**Excerpt**:

*** Block opens ***

Probability & Counting

# Load the tidyverse packages
library(tidyverse)
library(mosaic)
# Set scientific notation limit
options(scipen=999)

When we flip a coin, we assume it has a 50% chance of heads. If this is true, why don’t we expect to get exactly 50 heads if we toss a coin 100 times? How can we be sure we have a 50% chance of flipping heads on any single coin toss?

A phenomenon is random if individual outcomes are uncertain but there is a regular distribution of outcomes in a large number of repetitions.
Probability can refer to our prediction of the likelihood of that outcome occurring in the future.

What’s the probability I am reading this question on the second day of class?

What’s the probability I will read this question on the second day of class next year?

What’s the probability you showed up to class today?

In this unit, we’ll learn how to construct probability models. Probability models display (through a list, plot, or formulas):

The sample space of an experiment (all possible outcomes)
The probability of observing each of those outcomes

Write out the probability model for tossing a fair, six-sided die.

Construct a probability model for your grade in this course. How did you estimate the probabilities?

Probabilities, while useful, can be interpreted in many ways. Physical probabilities, such as those arising from coin tosses, card games, or radioactive atoms, might be interpreted and estimated using:

Relative frequency approach: Probability is how frequently something happens over a large number of repetitions
Classical approach: Probability is directly related to the number of equally-likely outcomes in an experiment.

Evidential probabilities, such as our beliefs in the fairness of a coin, can be estimated through a subjective approach:

Subjective approach: Probability represents our degree of belief in an outcome based on previous evidence.

Relative Frequency Approach

\(P(win) \approx\underset{\textrm{trials}\rightarrow \infty}{lim}\frac{\textrm{wins}}{\textrm{trials}}\)

We estimate probability as the proportion of times an outcome occurs in a long series of repetitions.

Suppose we toss a coin 10 times and observe 7 heads. If this was the only information we had about this coin, what would be our best estimate for the probability of tossing heads? Do we know this estimate is inaccurate? Explain.

Karl Pearson once tossed a coin 24,000 times and observed 12,012 heads. Using his results, we’d estimate the probability of tossing heads to be 0.5005

Using R, I simulated Pearson’s experiment. The following graph shows the running proportion of heads when a simulated coin is flipped 24,000 times. While the outcome of each flip is random, the long-run relative frequency settles near 0.50.

*** Block closes ***

**Study questions**:
A - Decide whether each statement below agrees with the probability notes, answering yes or no and quoting the words of the notes that decide it. (i) Pearson observed 12,012 heads in 24,000 coin tosses. (ii) The classical approach treats probability as a degree of belief based on previous evidence. (iii) Evidential probabilities can be estimated through a subjective approach.
B - Return the passage of the probability notes that begins at "Probability & Counting" and runs up to and including "number of repetitions.".

[Items listed in a dataset]
*** Block opens ***

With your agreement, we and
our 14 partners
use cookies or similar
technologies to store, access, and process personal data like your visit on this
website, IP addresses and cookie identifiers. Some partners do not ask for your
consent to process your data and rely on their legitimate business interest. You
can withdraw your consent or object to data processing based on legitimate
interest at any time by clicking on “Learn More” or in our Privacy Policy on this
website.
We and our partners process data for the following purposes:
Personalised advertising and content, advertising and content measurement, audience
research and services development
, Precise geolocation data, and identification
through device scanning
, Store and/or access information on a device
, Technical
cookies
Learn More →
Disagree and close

*** Block closes ***

**Answers by item**:
A -
(i) Yes: "Karl Pearson once tossed a coin 24,000 times and observed 12,012 heads."
(ii) No: "Classical approach: Probability is directly related to the number of equally-likely outcomes in an experiment."
(iii) Yes: "Evidential probabilities, such as our beliefs in the fairness of a coin, can be estimated through a subjective approach"

B -
Probability & Counting

# Load the tidyverse packages
library(tidyverse)
library(mosaic)
# Set scientific notation limit
options(scipen=999)

When we flip a coin, we assume it has a 50% chance of heads. If this is true, why don’t we expect to get exactly 50 heads if we toss a coin 100 times? How can we be sure we have a 50% chance of flipping heads on any single coin toss?

A phenomenon is random if individual outcomes are uncertain but there is a regular distribution of outcomes in a large number of repetitions.